*Request*: The result should be an exact copy of the data, free of pictures.

*Data listing*:

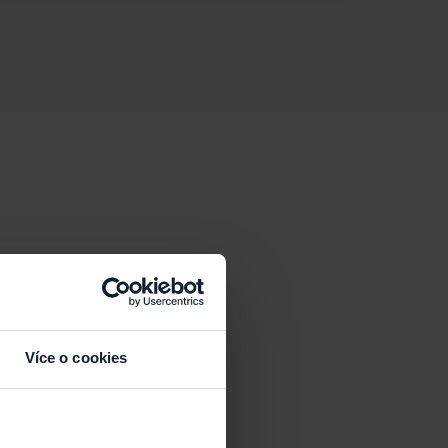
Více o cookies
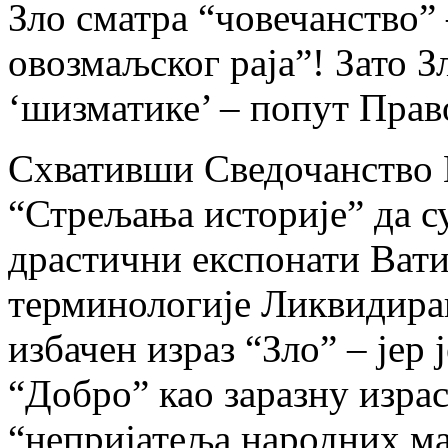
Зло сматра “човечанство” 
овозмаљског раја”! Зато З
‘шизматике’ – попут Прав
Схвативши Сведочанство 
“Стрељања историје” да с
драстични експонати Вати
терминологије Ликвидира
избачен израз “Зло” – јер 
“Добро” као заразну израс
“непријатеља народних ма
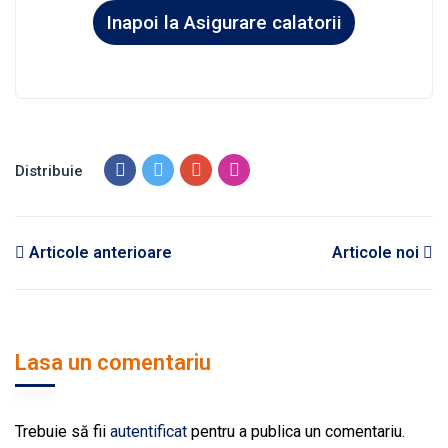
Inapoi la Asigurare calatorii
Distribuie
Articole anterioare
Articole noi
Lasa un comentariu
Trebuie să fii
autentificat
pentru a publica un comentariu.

*Problem solution*:
Více o cookies
Зло сматра “човечанство” 
овозмаљског раја”! Зато З
‘шизматике’ – попут Прав
Схвативши Сведочанство 
“Стрељања историје” да с
драстични експонати Вати
терминологије Ликвидира
избачен израз “Зло” – јер 
“Добро” као заразну израс
“непријатеља народних ма
Inapoi la Asigurare calatorii
Distribuie
Articole anterioare
Articole noi
Lasa un comentariu
Trebuie să fii
autentificat
pentru a publica un comentariu.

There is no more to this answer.